Useful command to launch a jupyter server that does serverside notebook rendering and hence never loses state even after being closed:
uv run jupyverse --set frontend.collaborative=true --set auth.mode=noauth --set kernels.require_yjs=true --set jupyterlab.server_side_execution=true --port 8349- Kaggle link: https://www.kaggle.com/competitions/50-007-machine-learning-summer-2024
- Rubrics: https://www.kaggle.com/competitions/50-007-machine-learning-summer-2024/overview/grading-metric
task1.ipynb and task2.ipynb is expected to be relatively simple to do, so one person can take each. task3/ is a folder because part of the deliverables is every method we tried. So everyone can try different methods as separate notebooks inside the folder.
Below are details copied from the Kaggle:
(lol) The detection of online hate speech can be formulated as a text classification task: "Given a social media post, classify if the post is hateful or non-hateful". In this project, you are to apply machine learning approaches to perform hate speech classification. Specifically, you will need to perform the following tasks.
All good projects must come to an end. You will need to document your machine learning journey in your final report. Specifically, please include the following in your report:
- An introduction of your best performing model (how it works)
- How did you "tune" the model. Discuss the parameters that you have used and the different parameters that you have tried before arriving at the best results.
- Did you self-learned anything that is beyond the course? If yes, what are they, and do you think if it should be taught in future Machine Learning courses.

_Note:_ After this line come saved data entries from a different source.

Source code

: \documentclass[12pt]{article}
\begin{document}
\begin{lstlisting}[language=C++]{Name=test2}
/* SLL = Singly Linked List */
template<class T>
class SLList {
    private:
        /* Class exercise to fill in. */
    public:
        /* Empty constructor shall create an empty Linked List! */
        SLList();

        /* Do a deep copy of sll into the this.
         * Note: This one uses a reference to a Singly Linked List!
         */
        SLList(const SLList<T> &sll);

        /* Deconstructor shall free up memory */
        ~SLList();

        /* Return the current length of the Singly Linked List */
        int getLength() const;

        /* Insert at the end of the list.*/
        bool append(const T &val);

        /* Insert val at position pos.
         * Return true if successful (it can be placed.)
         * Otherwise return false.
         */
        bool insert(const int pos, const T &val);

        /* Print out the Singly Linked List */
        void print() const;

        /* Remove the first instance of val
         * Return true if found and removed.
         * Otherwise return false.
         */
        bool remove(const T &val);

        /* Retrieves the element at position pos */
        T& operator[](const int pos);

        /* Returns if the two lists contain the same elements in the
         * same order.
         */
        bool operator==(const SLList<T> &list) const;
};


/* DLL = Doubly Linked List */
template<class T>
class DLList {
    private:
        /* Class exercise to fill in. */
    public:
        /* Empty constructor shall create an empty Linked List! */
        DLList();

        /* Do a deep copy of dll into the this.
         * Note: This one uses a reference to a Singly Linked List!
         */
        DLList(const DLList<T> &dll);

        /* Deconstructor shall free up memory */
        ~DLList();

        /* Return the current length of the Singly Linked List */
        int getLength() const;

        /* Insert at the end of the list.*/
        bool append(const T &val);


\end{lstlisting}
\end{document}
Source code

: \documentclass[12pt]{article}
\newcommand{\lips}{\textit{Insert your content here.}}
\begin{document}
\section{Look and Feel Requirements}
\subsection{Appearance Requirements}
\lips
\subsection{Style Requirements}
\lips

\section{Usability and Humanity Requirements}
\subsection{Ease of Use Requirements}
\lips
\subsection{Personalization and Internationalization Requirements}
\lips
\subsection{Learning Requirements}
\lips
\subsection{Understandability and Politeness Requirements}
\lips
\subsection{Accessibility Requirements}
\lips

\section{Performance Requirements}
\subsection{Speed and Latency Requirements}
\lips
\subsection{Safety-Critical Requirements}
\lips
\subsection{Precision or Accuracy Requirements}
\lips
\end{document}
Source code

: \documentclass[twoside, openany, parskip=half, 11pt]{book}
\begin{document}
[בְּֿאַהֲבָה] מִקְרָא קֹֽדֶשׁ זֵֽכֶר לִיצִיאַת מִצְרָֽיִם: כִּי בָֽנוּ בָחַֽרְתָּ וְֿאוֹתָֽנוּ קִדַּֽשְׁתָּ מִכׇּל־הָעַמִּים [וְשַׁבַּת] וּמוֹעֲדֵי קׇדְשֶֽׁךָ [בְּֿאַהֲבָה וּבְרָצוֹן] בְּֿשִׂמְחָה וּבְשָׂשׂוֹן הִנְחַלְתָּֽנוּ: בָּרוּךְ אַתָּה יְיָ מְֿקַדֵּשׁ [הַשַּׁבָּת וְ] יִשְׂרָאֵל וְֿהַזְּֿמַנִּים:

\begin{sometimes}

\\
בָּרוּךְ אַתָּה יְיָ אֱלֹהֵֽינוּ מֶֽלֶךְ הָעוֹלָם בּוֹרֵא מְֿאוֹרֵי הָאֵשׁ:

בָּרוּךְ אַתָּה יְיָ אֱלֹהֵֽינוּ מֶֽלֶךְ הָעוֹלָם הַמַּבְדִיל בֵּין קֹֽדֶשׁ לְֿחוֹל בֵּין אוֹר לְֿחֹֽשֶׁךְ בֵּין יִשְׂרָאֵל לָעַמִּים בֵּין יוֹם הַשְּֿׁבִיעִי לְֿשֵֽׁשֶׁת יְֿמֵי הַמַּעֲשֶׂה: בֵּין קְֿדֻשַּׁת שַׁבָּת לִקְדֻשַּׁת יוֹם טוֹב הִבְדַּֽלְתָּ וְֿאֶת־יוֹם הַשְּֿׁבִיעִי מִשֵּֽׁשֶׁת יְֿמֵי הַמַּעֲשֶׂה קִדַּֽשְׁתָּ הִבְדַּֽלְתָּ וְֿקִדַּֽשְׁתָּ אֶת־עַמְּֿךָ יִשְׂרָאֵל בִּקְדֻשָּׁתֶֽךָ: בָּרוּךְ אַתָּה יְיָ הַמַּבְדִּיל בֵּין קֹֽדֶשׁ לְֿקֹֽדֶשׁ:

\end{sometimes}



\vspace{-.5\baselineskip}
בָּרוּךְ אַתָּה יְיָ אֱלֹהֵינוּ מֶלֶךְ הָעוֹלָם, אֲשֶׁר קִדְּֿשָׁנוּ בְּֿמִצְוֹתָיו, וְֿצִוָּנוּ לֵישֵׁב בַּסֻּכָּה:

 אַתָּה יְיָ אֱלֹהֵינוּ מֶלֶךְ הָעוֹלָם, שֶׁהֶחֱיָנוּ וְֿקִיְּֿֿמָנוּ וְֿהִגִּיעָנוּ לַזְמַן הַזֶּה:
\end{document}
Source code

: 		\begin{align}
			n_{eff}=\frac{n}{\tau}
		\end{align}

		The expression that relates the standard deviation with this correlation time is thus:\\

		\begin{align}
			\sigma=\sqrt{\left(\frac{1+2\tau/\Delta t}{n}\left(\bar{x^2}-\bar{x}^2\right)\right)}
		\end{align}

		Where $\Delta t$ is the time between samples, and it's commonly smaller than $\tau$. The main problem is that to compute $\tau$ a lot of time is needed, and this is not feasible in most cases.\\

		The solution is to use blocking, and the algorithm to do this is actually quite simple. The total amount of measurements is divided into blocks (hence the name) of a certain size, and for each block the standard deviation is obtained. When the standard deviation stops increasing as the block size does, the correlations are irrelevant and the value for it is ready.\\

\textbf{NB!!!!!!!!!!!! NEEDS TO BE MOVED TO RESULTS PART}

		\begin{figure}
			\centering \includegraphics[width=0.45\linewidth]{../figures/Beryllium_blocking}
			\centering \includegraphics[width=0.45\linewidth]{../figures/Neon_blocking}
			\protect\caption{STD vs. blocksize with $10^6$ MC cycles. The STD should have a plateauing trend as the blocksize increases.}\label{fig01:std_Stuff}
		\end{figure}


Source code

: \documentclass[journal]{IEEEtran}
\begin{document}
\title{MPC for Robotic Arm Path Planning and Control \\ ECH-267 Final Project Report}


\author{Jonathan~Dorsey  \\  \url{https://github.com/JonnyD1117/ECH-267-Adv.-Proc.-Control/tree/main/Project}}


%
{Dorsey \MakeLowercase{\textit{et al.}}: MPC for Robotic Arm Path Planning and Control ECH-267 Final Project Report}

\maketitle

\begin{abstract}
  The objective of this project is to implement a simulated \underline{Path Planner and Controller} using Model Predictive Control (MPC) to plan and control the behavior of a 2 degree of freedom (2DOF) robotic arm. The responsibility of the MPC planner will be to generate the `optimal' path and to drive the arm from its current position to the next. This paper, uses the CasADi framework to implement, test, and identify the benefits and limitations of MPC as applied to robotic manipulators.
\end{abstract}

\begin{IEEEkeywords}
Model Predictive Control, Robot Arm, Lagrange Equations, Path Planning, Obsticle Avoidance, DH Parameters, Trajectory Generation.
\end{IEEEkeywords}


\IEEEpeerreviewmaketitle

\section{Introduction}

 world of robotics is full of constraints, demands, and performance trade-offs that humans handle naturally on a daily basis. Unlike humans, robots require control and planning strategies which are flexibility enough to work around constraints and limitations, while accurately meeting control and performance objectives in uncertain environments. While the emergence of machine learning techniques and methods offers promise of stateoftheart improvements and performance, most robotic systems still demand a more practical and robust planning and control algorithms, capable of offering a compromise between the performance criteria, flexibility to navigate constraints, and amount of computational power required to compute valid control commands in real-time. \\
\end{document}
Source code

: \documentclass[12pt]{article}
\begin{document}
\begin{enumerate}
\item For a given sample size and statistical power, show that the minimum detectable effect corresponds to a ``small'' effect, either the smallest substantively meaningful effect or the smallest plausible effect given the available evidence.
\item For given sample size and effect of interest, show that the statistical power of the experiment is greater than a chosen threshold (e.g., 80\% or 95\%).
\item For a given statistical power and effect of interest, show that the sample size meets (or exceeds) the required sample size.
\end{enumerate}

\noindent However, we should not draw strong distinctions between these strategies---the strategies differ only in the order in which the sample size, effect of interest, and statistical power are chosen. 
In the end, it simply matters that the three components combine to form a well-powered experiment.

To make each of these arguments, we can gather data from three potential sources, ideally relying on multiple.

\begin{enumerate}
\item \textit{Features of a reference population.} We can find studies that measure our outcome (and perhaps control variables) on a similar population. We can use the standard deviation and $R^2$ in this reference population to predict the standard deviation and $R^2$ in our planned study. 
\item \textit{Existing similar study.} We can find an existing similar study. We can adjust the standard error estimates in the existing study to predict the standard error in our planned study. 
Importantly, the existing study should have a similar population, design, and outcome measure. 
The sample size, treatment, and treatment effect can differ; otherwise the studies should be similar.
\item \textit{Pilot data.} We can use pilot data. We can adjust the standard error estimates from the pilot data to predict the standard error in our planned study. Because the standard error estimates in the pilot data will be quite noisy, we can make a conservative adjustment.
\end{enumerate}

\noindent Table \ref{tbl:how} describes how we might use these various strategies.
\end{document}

- A final report (in PDF) answering the above questions.
Implement Logistic Regression from scratch. DO NOT USE sklearn logistic regression or any other pre-defined logistic regression package.
- Code implementation of the Logistic Regression modele.
- Predictions made by Logistic Regression model on Test set named as
LogRed_Prediction.csv. (I copied the typo from Kaggle)
- Check out the Logistic Regression implementation from: https://towardsdatascience.com/logistic-regression-from-scratch-in-python-ec66603592e2
- Your implementation should have the following functions:
sigmoid(z): A function that takes in a Real Number input and returns an output value between 0 and 1.loss(y, y_hat): A loss function that allows us to minimize and determine the optimal parameters. The function takes in the actual labels y and the predicted labels y_hat, and returns the overall training loss. Note that you should be using the Log Loss function taught in class.gradients(X, y, y_hat): The Gradient Descent Algorithm to find the optimal values of our parameters. The function takes in the training feature X, actual labels y and the predicted labels y_hat, and returns the partial derivative of the Loss function with respect to weights (w) and bias (db).train(X, y, bs, epochs, lr): The training function for your model.predict(X): The prediction function where you can apply your validation and test sets.
Dimension reduction is the transformation of data from a high-dimensional space into a low-dimensional space so that the low-dimensional representation retains some meaningful properties of the original data. The train dataset contains 5000 TD-IDF features. In this task, you are to apply PCA to reduce the dimension of features.
- Code implementation of PCA on the train and test sets. Note that you are allowed to use the sklearn package for this task.
- Report the Macro F1 scores for applying 2000, 1000, 500, and 100 components on the test set. Note that you will have to submit your predicted labels to Kaggle to retrieve the Macro F1 scores for the test set and report the results in your final report. Use KNN as the machine learning model for your training and prediction (You are also allowed to use the sklearn package for KNN implementation) (set n_neighbors=2).
In this course, you are exposed to many other machine learning models. For this task, you can apply any other machine learning models (taught in the course or not) to improve the hate speech classification performance! Nevertheless, you are NOT TO use any deep learning approach (if you are keen on deep learning, please sign up for the Deep Learning course! - highly encourage!).
To make this task fun, we will have a race to the top! Bonus marks will be awarded as follows:
- 1 mark: For the third-highest score on the private leaderboard.
- 2 marks: For the second-highest score on the private leaderboard.
- 3 marks: For the top-highest score on the private leaderboard.
Note that the private leaderboard will only be released after the project submission. The top 3 teams will present their solution on week 13 to get the bonus marks!
- Code implementation of all the models that you have tried. Please include comments on your implementation (i.e., tell us the models you have used and list the key hyperparameter settings).
- Submit your predicted labels for the test set to Kaggle. You will be able to see your model performance on the public leaderboard. Please make your submission under your registered team name! We will award the points according to the ranking of the registered team name.